By Mauro Orru
SAP SE on Thursday posted higher revenue for the second quarter as its cloud business continued to grow, but the war in Ukraine harmed operating profit, prompting the German business-software giant to lower its forecast for the year.
Reporting on a non-IFRS basis, SAP (SAP.XE) said operating profit slipped to 1.68 billion euros ($1.71 billion) from EUR1.92 billion, with its operating margin down to 22.4% from 28.8%. Analysts polled by FactSet had forecast operating profit of EUR1.74 billion.
SAP blamed lower software-licenses revenue and bad debt expenses linked to the war in Ukraine for the decline, saying it expects a hit of roughly EUR350 million to operating profit at constant currencies for the year.

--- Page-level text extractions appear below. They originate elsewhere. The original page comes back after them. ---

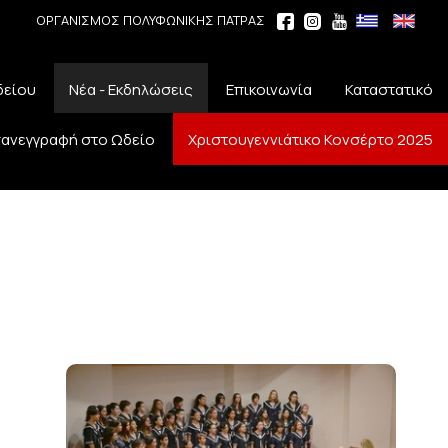
ΟΡΓΑΝΙΣΜΟΣ ΠΟΛΥΦΩΝΙΚΗΣ ΠΑΤΡΑΣ
δείου
Νέα - Εκδηλώσεις
Επικοινωνία
Καταστατικό
ανεγγραφή στο Ωδείο
Χριστουγεννιάτικο Κονσέρτο 2025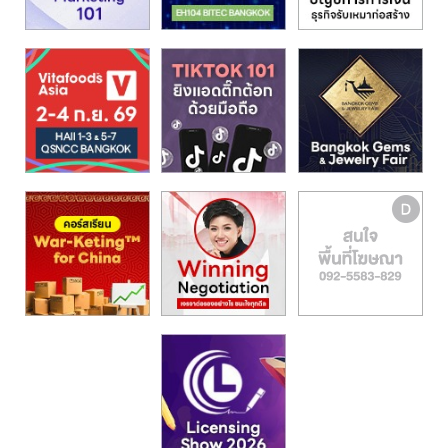
รน
ไชส์,
ศูนย์
รวม
แฟ
รน
ไชส์
พร้อม
ทำเล
สำหรับ
เปิด
ร้าน
ปรึกษา
ฟรี,
บริการ
พัฒนา
ระบบ
แฟ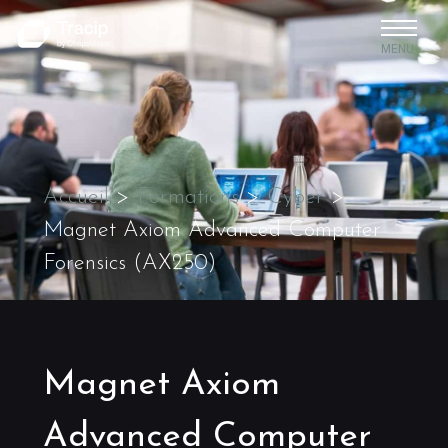
MENU
Accueil
>
Formations
>
Cyber
>
Magnet Axiom Advanced Computer
Forensics (AX250)
Magnet Axiom
Advanced Computer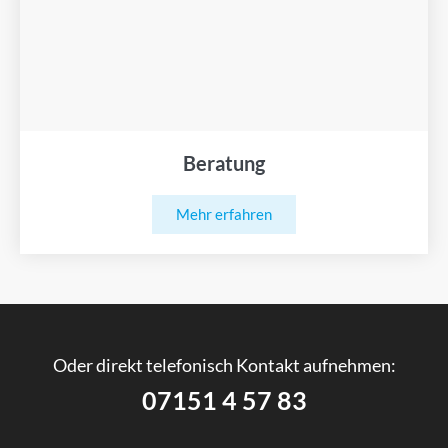
Beratung
Mehr erfahren
Oder direkt telefonisch Kontakt aufnehmen:
07151 4 57 83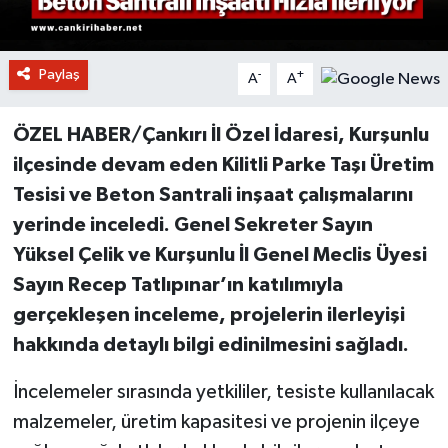
Paylaş
-
+
A
A
ÖZEL HABER/Çankırı İl Özel İdaresi, Kurşunlu
ilçesinde devam eden Kilitli Parke Taşı Üretim
Tesisi ve Beton Santrali inşaat çalışmalarını
yerinde inceledi. Genel Sekreter Sayın
Yüksel Çelik ve Kurşunlu İl Genel Meclis Üyesi
Sayın Recep Tatlıpınar’ın katılımıyla
gerçekleşen inceleme, projelerin ilerleyişi
hakkında detaylı bilgi edinilmesini sağladı.
İncelemeler sırasında yetkililer, tesiste kullanılacak
malzemeler, üretim kapasitesi ve projenin ilçeye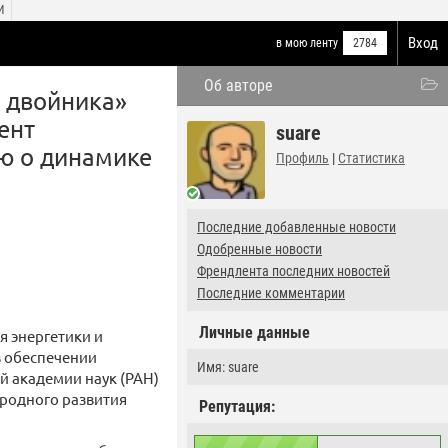
И
Вход
в мою ленту
2784
Об авторе
о двойника»
ент
suare
ю о динамике
Профиль
|
Статистика
Последние добавленные новости
Одобренные новости
Френдлента последних новостей
Последние комментарии
Личные данные
я энергетики и
в обеспечении
Имя: suare
ой академии наук (РАН)
еродного развития
Репутация: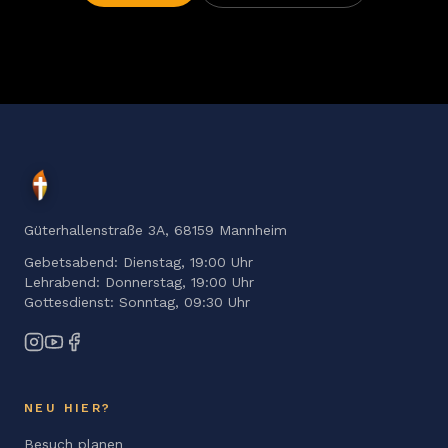
Güterhallenstraße 3A
,
68159
Mannheim
Gebetsabend
:
Dienstag
,
19:00 Uhr
Lehrabend
:
Donnerstag
,
19:00 Uhr
Gottesdienst
:
Sonntag
,
09:30 Uhr
NEU HIER?
Besuch planen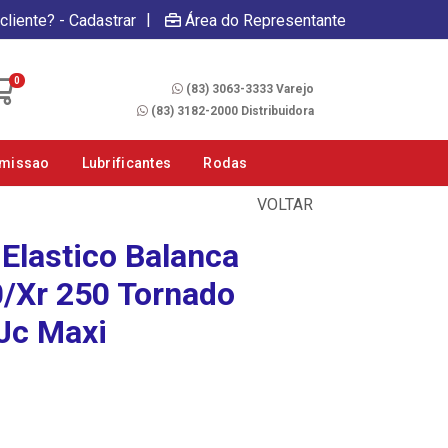
|
cliente? - Cadastrar
Área do Representante
Fale Conosco
0
(83) 3063-3333 Varejo
(83) 3182-2000 Distribuidora
smissao
Lubrificantes
Rodas
VOLTAR
Elastico Balanca
/Xr 250 Tornado
 Jc Maxi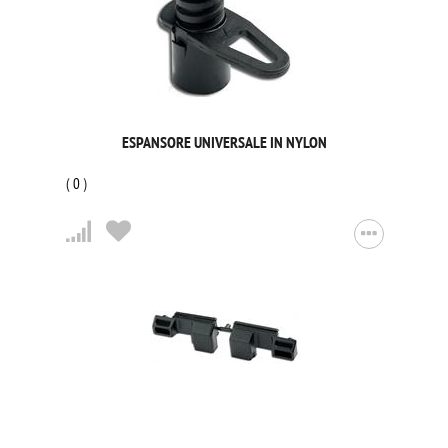
ESPANSORE UNIVERSALE IN NYLON
(
0
)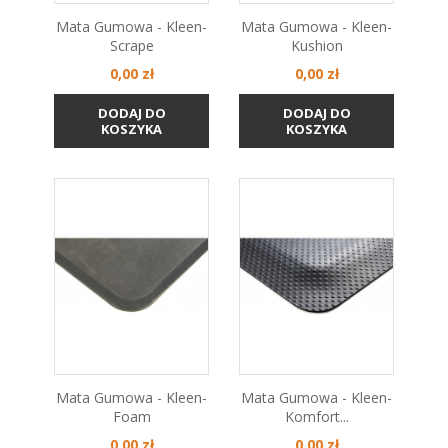
Mata Gumowa - Kleen-
Mata Gumowa - Kleen-
Scrape
Kushion
Cena
Cena
0,00 zł
0,00 zł
DODAJ DO
DODAJ DO
KOSZYKA
KOSZYKA
Mata Gumowa - Kleen-
Mata Gumowa - Kleen-
Foam
Komfort...
Cena
Cena
0,00 zł
0,00 zł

As a result, SAP lowered its forecast for the year and now expects non-IFRS operating profit at constant currencies between EUR7.6 billion and EUR7.9 billion, rather than between EUR7.8 billion and EUR8.25 billion.
Total revenue for the second quarter climbed to EUR7.52 billion from EUR6.67 billion, with cloud revenue up to EUR3.06 billion from EUR2.28 billion. Software-licenses revenue fell to EUR426 million from EUR650 million.
SAP is pivoting away from software-licenses sales, once its biggest revenue stream, to subscription-based cloud services, banking on a more profitable and predictable model based on recurring revenue.
Analysts polled by FactSet had forecast total revenue of EUR7.43 billion, and cloud revenue of EUR3 billion.
For the year, SAP continues to expect cloud revenue at constant currencies between EUR11.55 billion and EUR11.85 billion.